Architected for government — MicroPact’s entellitrak is a low-code application development platform for case management and business process management. Hosted on-premises or in the cloud, it offers more than 20 government-focused application accelerators – COTS solutions with best practices, business rules and terminology built right in – that speed implementation and lower costs.
Our applications support a wide variety of Health and Human Services (HHS) related areas such as disability benefits, self-directed benefits, veteran’s benefits, vocational rehabilitation, grievance tracking and appeals, and program integrity.
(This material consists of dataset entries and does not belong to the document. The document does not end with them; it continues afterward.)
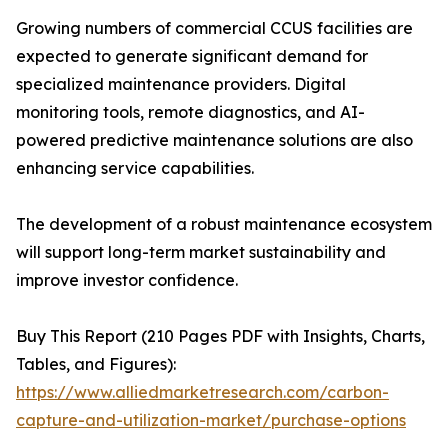
Growing numbers of commercial CCUS facilities are
expected to generate significant demand for
specialized maintenance providers. Digital
monitoring tools, remote diagnostics, and AI-
powered predictive maintenance solutions are also
enhancing service capabilities.
The development of a robust maintenance ecosystem
will support long-term market sustainability and
improve investor confidence.
Buy This Report (210 Pages PDF with Insights, Charts,
Tables, and Figures):
https://www.alliedmarketresearch.com/carbon-
capture-and-utilization-market/purchase-options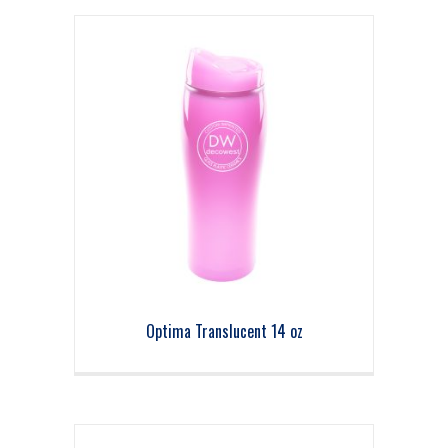
Optima Translucent 14 oz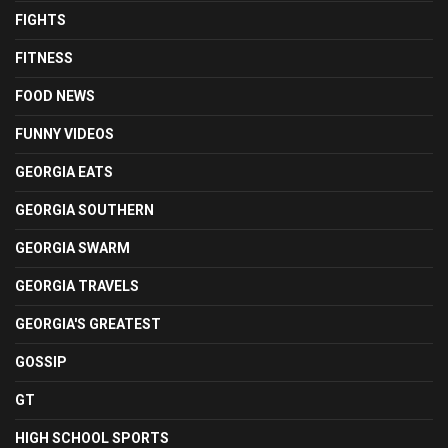
FIGHTS
FITNESS
FOOD NEWS
FUNNY VIDEOS
GEORGIA EATS
GEORGIA SOUTHERN
GEORGIA SWARM
GEORGIA TRAVELS
GEORGIA'S GREATEST
GOSSIP
GT
HIGH SCHOOL SPORTS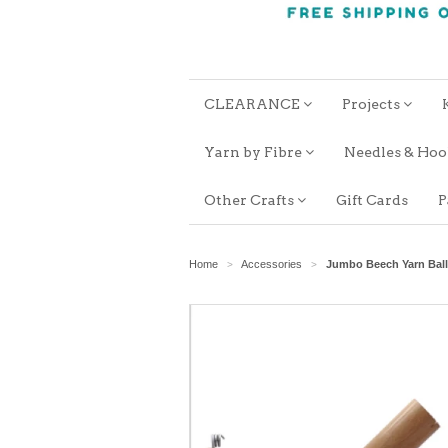
CLEARANCE
Projects
Yarn by Fibre
Needles & Ho
Other Crafts
Gift Cards
P
Home
Accessories
Jumbo Beech Yarn Ball
>
>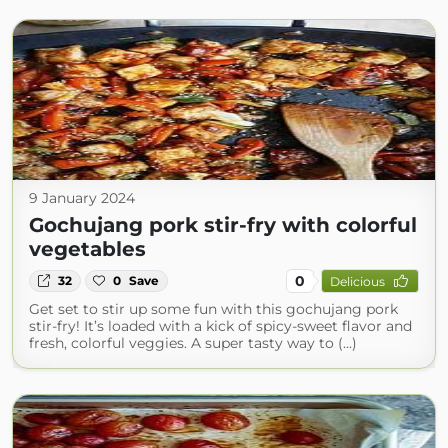
9 January 2024
Gochujang pork stir-fry with colorful
vegetables
0
32
0
Save
Delicious
Get set to stir up some fun with this gochujang pork
stir-fry! It’s loaded with a kick of spicy-sweet flavor and
fresh, colorful veggies. A super tasty way to (...)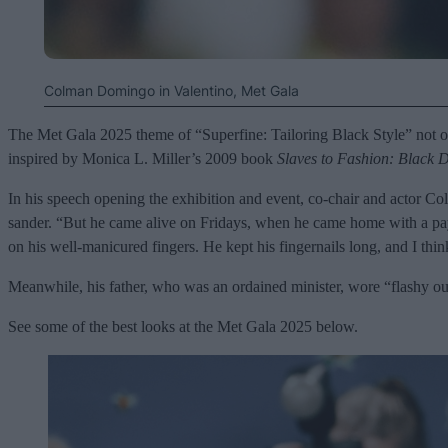
Colman Domingo in Valentino, Met Gala
The Met Gala 2025 theme of “Superfine: Tailoring Black Style” not only
inspired by Monica L. Miller’s 2009 book
Slaves to Fashion: Black D
In his speech opening the exhibition and event, co-chair and actor C
sander. “But he came alive on Fridays, when he came home with a pa
on his well-manicured fingers. He kept his fingernails long, and I thi
Meanwhile, his father, who was an ordained minister, wore “flashy ou
See some of the best looks at the Met Gala 2025 below.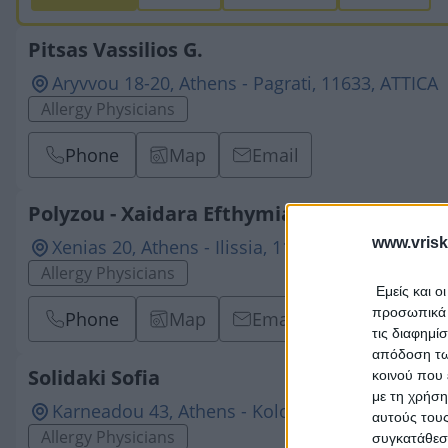
Pitsas Vassilios G.
Aryvvou 18-20, Athens - Pagrati, 11633, ATTICA
Allergy Physicians
Phone
Map
Email
Polyzou - Xaidara Efthymia Ch.
www.vrisk
Xenias 20, Athens - Ilissia, 11528, ATTICA
Allergy Physicians
Εμείς και ο
προσωπικά δ
Phone
Map
Email
τις διαφημί
απόδοση των
Solidaki Sofia
κοινού που 
με τη χρήση
Karneadou 43, Athens - Kolonaki, 10676, ATTIC
αυτούς τους
Allergy Physicians
συγκατάθεσ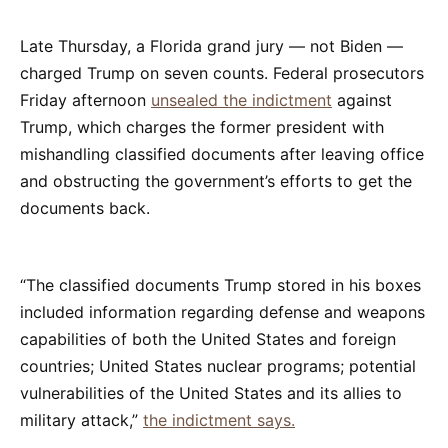
Late Thursday, a Florida grand jury — not Biden —
charged Trump on seven counts. Federal prosecutors
Friday afternoon
unsealed the indictment
against
Trump, which charges the former president with
mishandling classified documents after leaving office
and obstructing the government’s efforts to get the
documents back.
“The classified documents Trump stored in his boxes
included information regarding defense and weapons
capabilities of both the United States and foreign
countries; United States nuclear programs; potential
vulnerabilities of the United States and its allies to
military attack,”
the indictment says.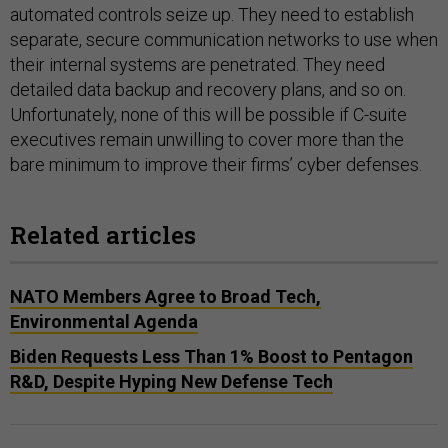
automated controls seize up. They need to establish
separate, secure communication networks to use when
their internal systems are penetrated. They need
detailed data backup and recovery plans, and so on.
Unfortunately, none of this will be possible if C-suite
executives remain unwilling to cover more than the
bare minimum to improve their firms’ cyber defenses.
Related articles
NATO Members Agree to Broad Tech,
Environmental Agenda
Biden Requests Less Than 1% Boost to Pentagon
R&D, Despite Hyping New Defense Tech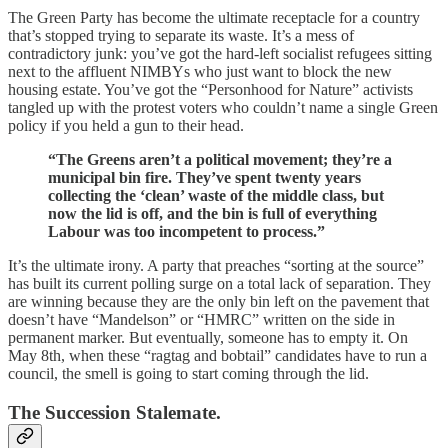
The Green Party has become the ultimate receptacle for a country
that’s stopped trying to separate its waste. It’s a mess of
contradictory junk: you’ve got the hard-left socialist refugees sitting
next to the affluent NIMBYs who just want to block the new
housing estate. You’ve got the “Personhood for Nature” activists
tangled up with the protest voters who couldn’t name a single Green
policy if you held a gun to their head.
“The Greens aren’t a political movement; they’re a
municipal bin fire. They’ve spent twenty years
collecting the ‘clean’ waste of the middle class, but
now the lid is off, and the bin is full of everything
Labour was too incompetent to process.”
It’s the ultimate irony. A party that preaches “sorting at the source”
has built its current polling surge on a total lack of separation. They
are winning because they are the only bin left on the pavement that
doesn’t have “Mandelson” or “HMRC” written on the side in
permanent marker. But eventually, someone has to empty it. On
May 8th, when these “ragtag and bobtail” candidates have to run a
council, the smell is going to start coming through the lid.
The Succession Stalemate.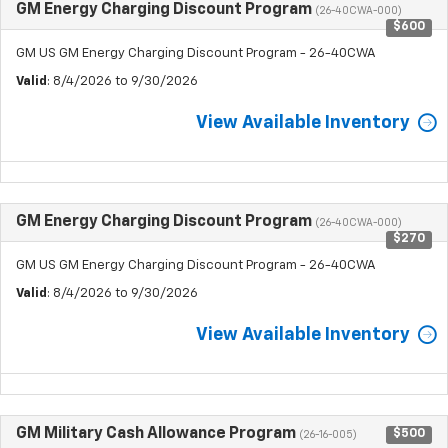
GM Energy Charging Discount Program
(26-40CWA-000)
$600
GM US GM Energy Charging Discount Program - 26-40CWA
Valid
: 8/4/2026 to 9/30/2026
View Available Inventory
GM Energy Charging Discount Program
(26-40CWA-000)
$270
GM US GM Energy Charging Discount Program - 26-40CWA
Valid
: 8/4/2026 to 9/30/2026
View Available Inventory
GM Military Cash Allowance Program
$500
(26-16-005)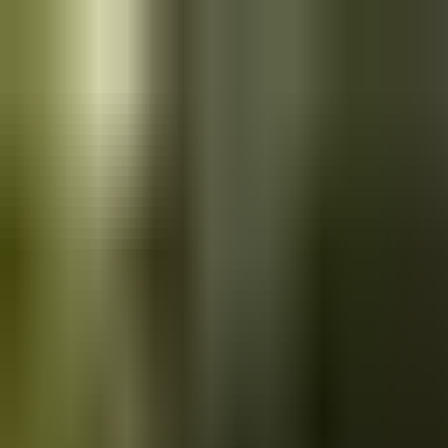
Skip to main content
Saved
Saved vehicles
Saved searches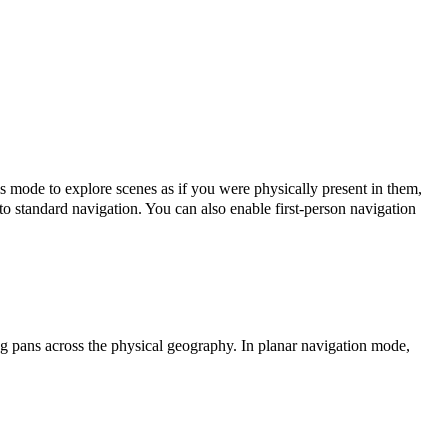
s mode to explore scenes as if you were physically present in them,
 to standard navigation. You can also enable first-person navigation
 pans across the physical geography. In planar navigation mode,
For example:
87% of disability determination agencies in the United States use MicroPact’s Disability Case Manager software to process disability claims, including the nation's fourth largest federally funded entitlement program.
At the CMS Office of Medicare Hearings and Appeals (OMHA) entellitrak manages Level 2 and 3 hearings and appeals.
entellitrak tracks and manages the independent medical and billing reviews of California’s Workers’ Compensation claims – 400,000 cases per year.
The California Department of Social Services recently selected a MicroPact Global Alliance partner to implement an entellitrak-based Appeals Case Management System (ACMS) for its statewide Hearings Division.
The Wisconsin Department of Health Services uses entellitrak to administer its enterprise Medicaid self-directed services.
More than a dozen offices of inspectors general use entellitrak to manage investigations into fraud, waste, abuse, and program integrity matters.
MicroPact human capital grievance tracking solutions are used throughout the public sector to manage employee and labor relations, reasonable accommodation, and civil rights cases — including 90% of federal EEO claims.
Let’s Get Moving
As MicroPact’s track record alone shows, COTS, modular, agile approaches are time tested in government, and within HHS in particular. With barriers to Medicaid modernization finally behind us, let’s dig in together to support healthy populations as best we can, and as each state sees fit.